Essa parte nem teria graça nessa postagem. Então finalizo com uma foto e com a esperança de que essa história possa ajudar outras pessoas a restaurarem suas ZX Printers.


Uma ZX Printer com vida nova!

 

"Stylus" versão 4?

Apesar do sucesso nessas restaurações, eu não estava contente com a versão 3 e a versão 2 ainda parecia melhor.
Aparentemente a versão 3 parava sem motivo, prendia o movimento nos spigots e travava a impressora.
Outra coisa me incomodava: Por quê na foto do "stylus" original, as duas "pernas" têm "pés"?
Qual é o formato ideal deles afinal?
Eu precisava sanar essa dúvida para poder entregar as dimensões corretas dos "stylus" aqui.

Então quanto mais a gente experimenta, mais a gente aprimora, voltei a usar fio de 0,44mm e desta vez, usei uma chave de relojoeiro de 1,37mm como eixo para enrolar os espirais.


Versão 4, feita sem gabarito.

 

Deixei as "pernas" deles paralelas, medí 10mm antes da dobra de 3mm para a ponta que toca o papel, naturalmente plana, em relação à espiral e cortei em 10mm a outra ponta que levantei cerca de 30 graus em relação à espiral (que tem de ter voltas perfeitamente paralelas, nada "torto".


Tentando ser ainda mais preciso... 

 

Desta vez, cortei os pedaços de fio para pender os "stylus" nos "spigots" de modo que ficassem mais livres.
Para evitar que se prendessem aleatoriamente, lixei ambos os lados das "presilhas" (feitas com pedaço de fio desencapado).


Usei a menor morsa que encontrei para ter firmeza nesse trabalho delicado.


É sem dúvida um trabalho que exige muita paciência.
Se eu tivesse ao menos os "stylus" originais, eu não precisaria experimentar tanto.


"Parece" que ficou melhor que a versão 3.


Mas o contato com o trilho de contato não estava OK.
Precisei fazer uns ajustes e optei por modifica-los para se parecerem com os originais.


Se sua impressora não imprime, os "stylus" não têm contato com esse trilho de metal aí.

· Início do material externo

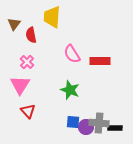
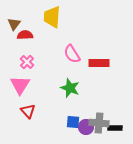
red semicircle: moved 6 px left; rotated 98 degrees clockwise
red rectangle: moved 1 px left, 2 px down
green star: moved 2 px up
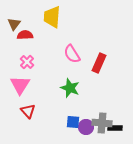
red rectangle: rotated 66 degrees counterclockwise
gray cross: moved 3 px right
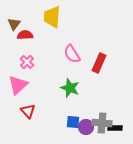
pink triangle: moved 2 px left; rotated 15 degrees clockwise
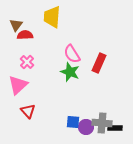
brown triangle: moved 2 px right, 1 px down
green star: moved 16 px up
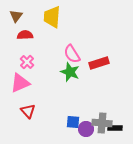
brown triangle: moved 9 px up
red rectangle: rotated 48 degrees clockwise
pink triangle: moved 2 px right, 2 px up; rotated 20 degrees clockwise
purple circle: moved 2 px down
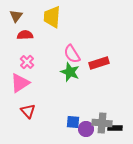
pink triangle: rotated 10 degrees counterclockwise
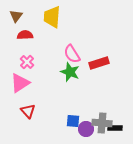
blue square: moved 1 px up
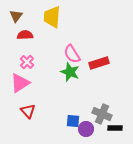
gray cross: moved 9 px up; rotated 18 degrees clockwise
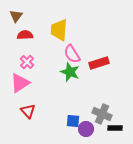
yellow trapezoid: moved 7 px right, 13 px down
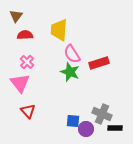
pink triangle: rotated 35 degrees counterclockwise
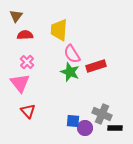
red rectangle: moved 3 px left, 3 px down
purple circle: moved 1 px left, 1 px up
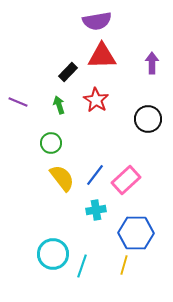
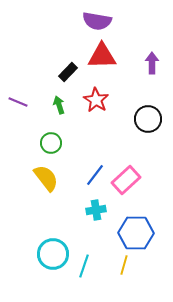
purple semicircle: rotated 20 degrees clockwise
yellow semicircle: moved 16 px left
cyan line: moved 2 px right
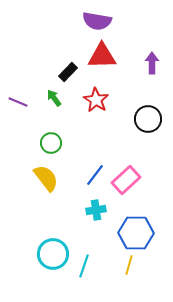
green arrow: moved 5 px left, 7 px up; rotated 18 degrees counterclockwise
yellow line: moved 5 px right
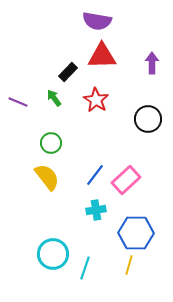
yellow semicircle: moved 1 px right, 1 px up
cyan line: moved 1 px right, 2 px down
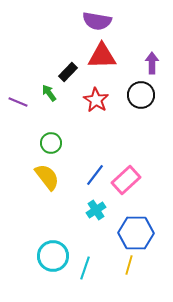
green arrow: moved 5 px left, 5 px up
black circle: moved 7 px left, 24 px up
cyan cross: rotated 24 degrees counterclockwise
cyan circle: moved 2 px down
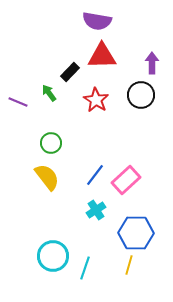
black rectangle: moved 2 px right
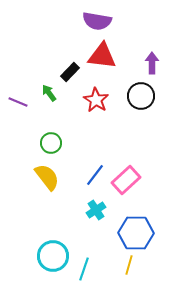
red triangle: rotated 8 degrees clockwise
black circle: moved 1 px down
cyan line: moved 1 px left, 1 px down
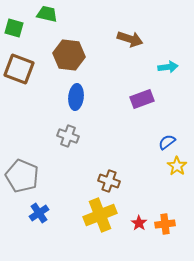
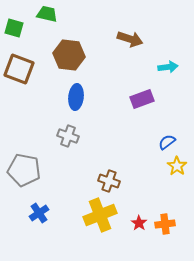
gray pentagon: moved 2 px right, 6 px up; rotated 12 degrees counterclockwise
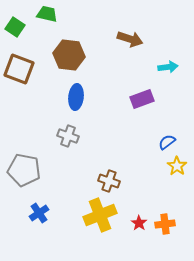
green square: moved 1 px right, 1 px up; rotated 18 degrees clockwise
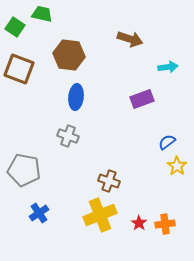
green trapezoid: moved 5 px left
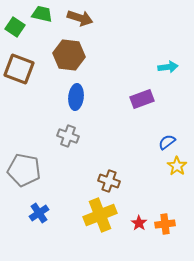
brown arrow: moved 50 px left, 21 px up
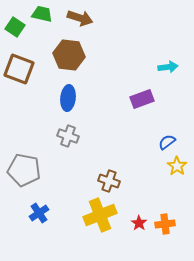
blue ellipse: moved 8 px left, 1 px down
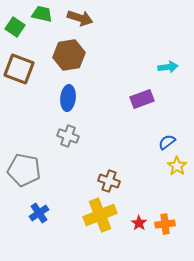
brown hexagon: rotated 16 degrees counterclockwise
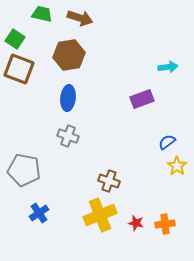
green square: moved 12 px down
red star: moved 3 px left; rotated 21 degrees counterclockwise
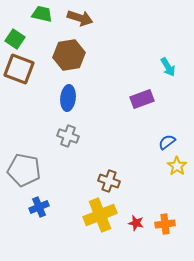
cyan arrow: rotated 66 degrees clockwise
blue cross: moved 6 px up; rotated 12 degrees clockwise
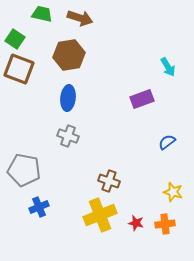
yellow star: moved 4 px left, 26 px down; rotated 18 degrees counterclockwise
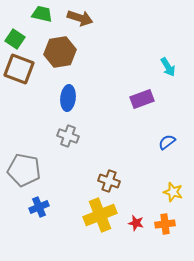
brown hexagon: moved 9 px left, 3 px up
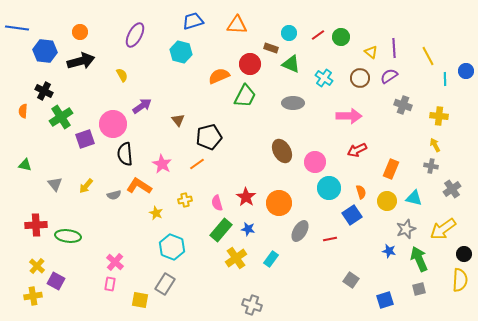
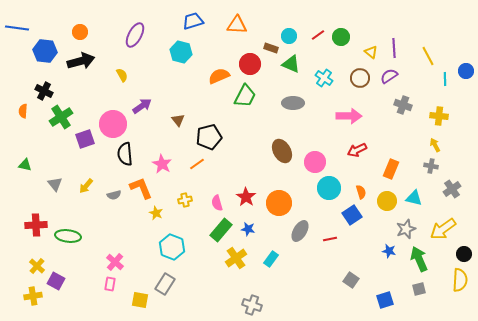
cyan circle at (289, 33): moved 3 px down
orange L-shape at (139, 186): moved 2 px right, 2 px down; rotated 35 degrees clockwise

Durante os testes, houve um acidente.
A correia rasgou e eu não tinha nenhuma do mesmo tamanho em estoque.


Shit happens... Faz parte.


OK... comprei correias novas e ... testes posteriores mostraram que o formato dos "stylus" ainda não estava satisfatório.
Então resolví medir internamente os pontos de contato... E medir, e mexer, e ajustar...
Até que cheguei na seguinte conclusão sobre cada "stylus" para essa "versão 4":
- São feitas de fio de 0,42mm de diâmetro.
- O comprimento de cada "perna" deve ser de 10 mm.
- A ponta que toca o papel deve ter 3,2 mm.
- O ângulo entre as pernas é aproximadamente 30 graus, mas a ponta que toca o papel, deve ficar meio que "pendente" para o centro da largura da correia.
- A ponta interna (a que toca o trilho) deve ter 2 mm e é dobrada 90 graus em relação à perna, mas 45 graus para baixo, mas para o mesmo lado da ponta que toca o papel, para não enroscar no trilho interno.
- Ajustes mínimos podem ser necessários.
- As pontas que tocam o papel, merecem ser lixadas para não rasgarem o papel e aumentar a área de contato com ele.


Um "stylus" v4 aprovado.

Após essa novela toda... Teste final:


Nada como um final feliz!


Bom, com isso, espero ter ajudado os donos de impressoras desse tipo a ressuscitarem seus brinquedos.
Se alguém aí tiver rolos de papel metalizado e quiser doar, eu aceito. Hehehehe!!!

 

Última revisão deste artigo: 22 de novembro de 2022.

Comentários

  1. Bacana seu trabalho e bem documentado parabéns. Uma pergunta: meu CP500 igual ao seu estão com memorias 6294046, que memória é essa? Não encontrei documentação na net.

    ResponderExcluir
    Respostas
    1. Oi Domingos!
      Obrigado novamente.
      Já respondí essa pergunta lá na outra página, mas não custa nada eu copiar de lá e colar aqui...
      ---
      Oi Domingos!
      Obrigado.
      Seu comentário rendeu até uma atualização naquela parte do 'Estudo da Motherboard".
      Meu CP-500/M80C veio com 8 chips Samsung KM4164A-15, totalizando 64KB de memória RAM (48KB reconhecí­veis pelo BASIC) e 1 chip Hitachi HM6116P-3 (para memória de vídeo).
      Posso estar enganado, mas ACHO que 6294046 era o partnumber da Hitachi para os chips 6116 dela. Mas aí, seu CP-500/M80C teria 128KB de RAM, o que não me parece fazer muito sentido uma vez que desconheço essa configuração nos CP-500/M80C.